Education is one of the weapons humanity can use to fight inequality, climate change, extreme poverty, and unemployment. In developing countries, especially in sub-Saharan Africa, education in some cases is still out of reach for many young people due to several factors including poverty, cultural beliefs and lack of proper infrastructure. Africa is home to more than 40 percent of the world’s youth and ensuring they have access to quality education will go a long way in sustainably developing the region.
Below are some of the benefits that come with educating the youth.
Enhanced labor productivity: By sharpening the skills of young people through additional education, the quality of labor is improved, leading to improved labor productivity. Enhanced labor productivity coupled with proper infrastructure accelerates economic growth and development and also attracts foreign direct investments.
Improved health: Better education also leads to improved health amongst the youth. Educated youth will seek professional medical advice and services when sick as opposed to less educated or illiterate youth. Educated young mothers will seek professional medical services during pregnancy, childbirth, and postpartum period. This improves the chances of survival of their newborns.
Reduced child labor: If young people are not in school they are likely to be working somewhere trying to make ends meet. Poor children are more likely to be exploited to offer cheap labor. However, investing in their education empowers them giving them a chance for a brighter future through quality jobs, quality lifestyles and a better income.
Reduced civil conflicts: Idle minds are easily manipulated and can be turned into weapons of hate and civil unrest. Education reduces violence and civil conflict in societies. The empowerment that comes with being informed and ability to make rational decisions deters young people from being use by self-centered individuals with malicious intentions. This leads to more peaceful communities.

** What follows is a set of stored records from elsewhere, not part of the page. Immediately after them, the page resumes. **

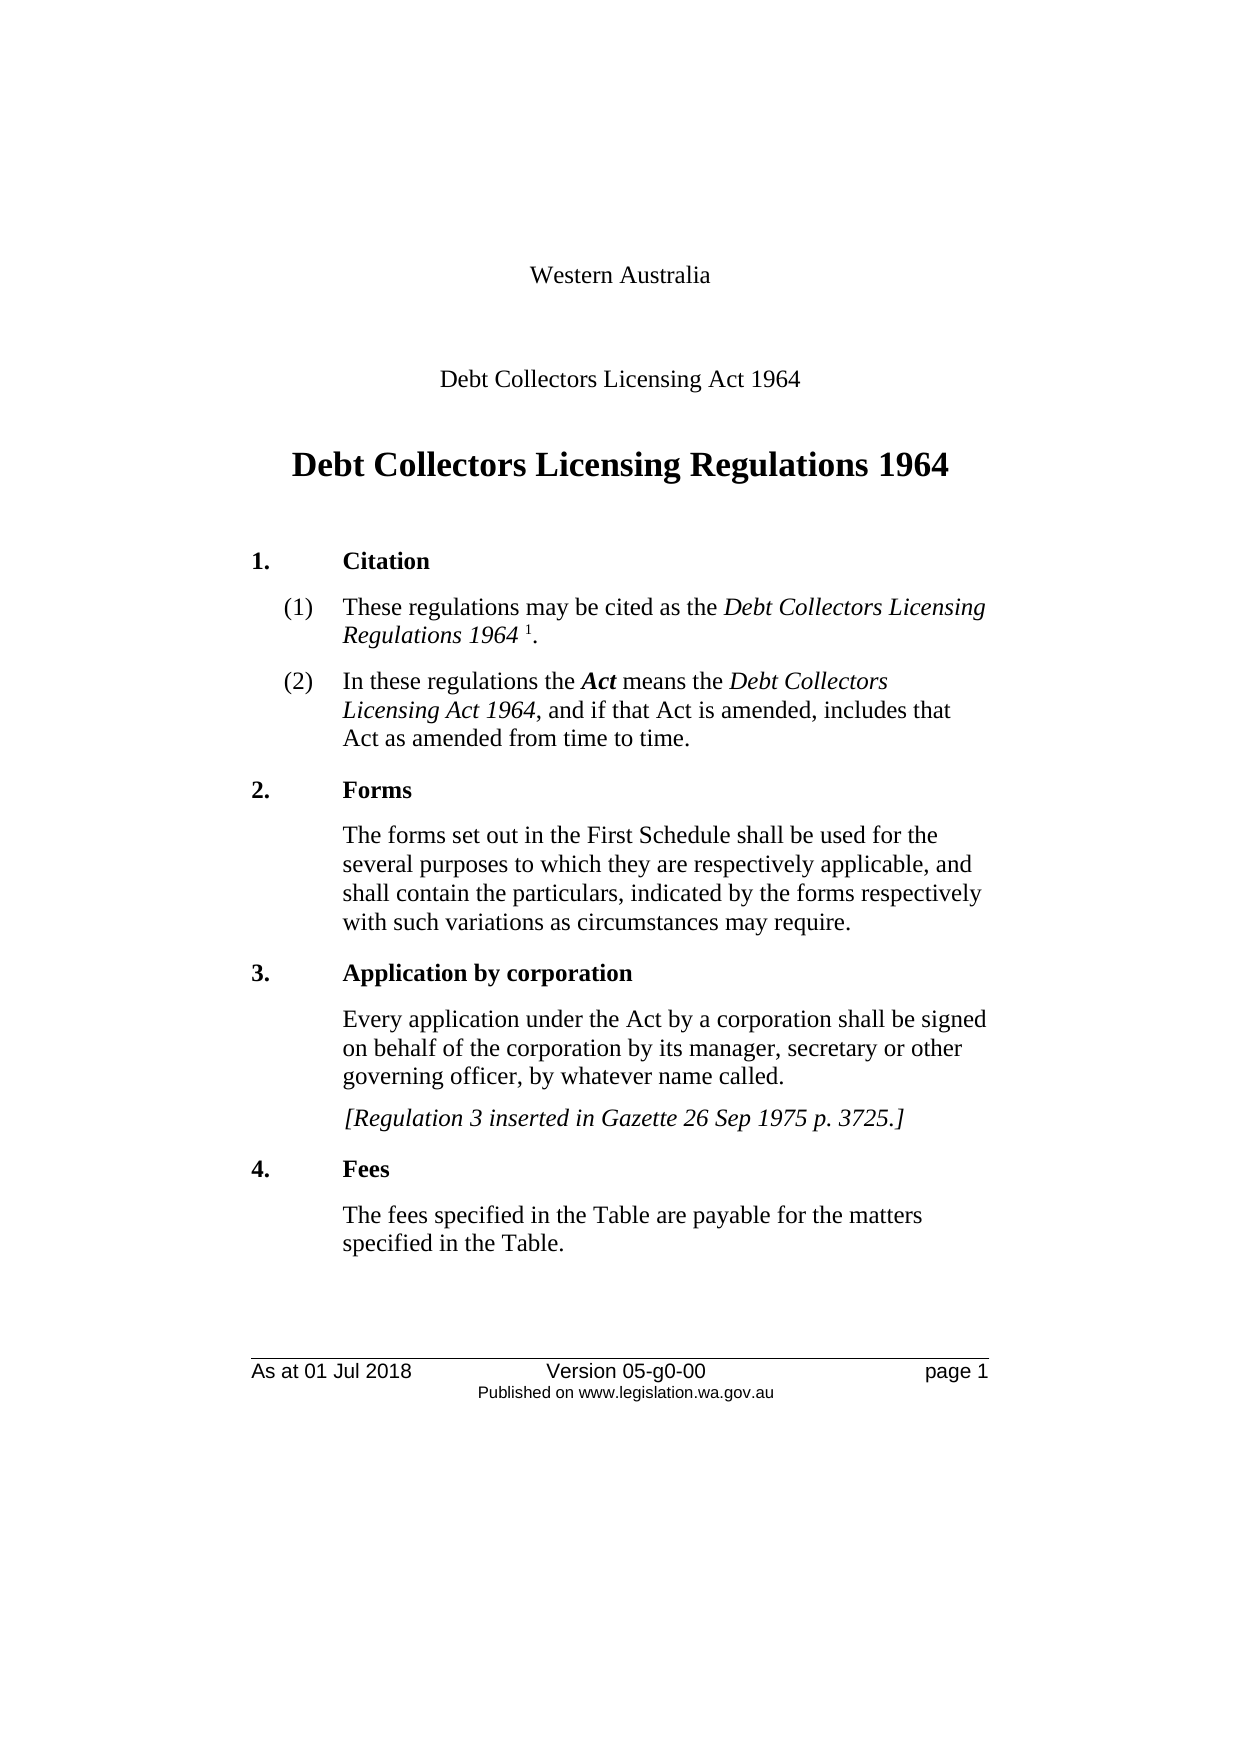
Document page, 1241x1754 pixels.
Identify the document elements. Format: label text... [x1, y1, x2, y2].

text Debt Collectors Licensing Regulations 1964 [251, 443, 989, 484]
text The forms set out in the First Schedule shall be used for the several purposes to which they are respectively applicable, and shall contain the particulars, indicated by the forms respectively with such variations as circumstances may require. [251, 821, 989, 936]
text Debt Collectors Licensing Act 1964 [251, 364, 989, 393]
subtitle 1. Citation [251, 546, 989, 575]
subtitle 4. Fees [251, 1154, 989, 1183]
subtitle 3. Application by corporation [251, 958, 989, 987]
text Western Australia [251, 261, 989, 289]
text [Regulation 3 inserted in Gazette 26 Sep 1975 p. 3725.] [251, 1103, 989, 1131]
text The fees specified in the Table are payable for the matters specified in the Table. [251, 1200, 989, 1257]
text (2) In these regulations the Act means the Debt Collectors Licensing Act 1964, and if that Act is amended, includes that Act as amended from time to time. [251, 666, 989, 752]
text Every application under the Act by a corporation shall be signed on behalf of the corporation by its manager, secretary or other governing officer, by whatever name called. [251, 1004, 989, 1090]
text (1) These regulations may be cited as the Debt Collectors Licensing Regulations 1964 1. [251, 592, 989, 649]
subtitle 2. Forms [251, 775, 989, 804]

Reduced teen pregnancies: Evidence has shown that education led to delayed age at marriage. Young people who have completed school or are in school are less sexually active than their uneducated or less educated counterparts. Young girls in school are less likely to conceive compared to those who are at home. In Bangladesh, for example, the NGO BRAC founded 30,000 nonformal primary schools in which 70 percent of the pupils are girls age 6-14 (by design). In the areas served by these schools, the proportion of girls13-15 who are married dropped from 29 to 14 percent, while the proportion 16-19 who are married dropped from 72 to 64 percent in the participating villages (FOCUS 2002).
Avoided HIV infections: Uninformed youth engage in unsafe sex. They usually have no clue or ignore the risks associated with unprotected intercourse. Adolescent girls can work as commercial sex workers thus get exposed to HIV and other STIs. However, youth who are in school are less likely to engage in unprotected sex thus averting new HIV infections among the youth.
Reduced alcohol and drug abuse: Uneducated and unemployed youth are most likely to succumb to daily life frustrations thus resort to alcohol and drug abuse to get by. Being in school enables young people to engage in constructive activities and stay away from alcohol and drug abuse.
The list of benefits associated with youth education goes on and on. Youth empowerment has both direct and indirect advantages. It benefits future generations and brings about a paradigm shift in the way societies think and how they interact with each other. Ensuring inclusive education that benefits marginalized groups such as girls and people living with disabilities goes a long way in transforming societies.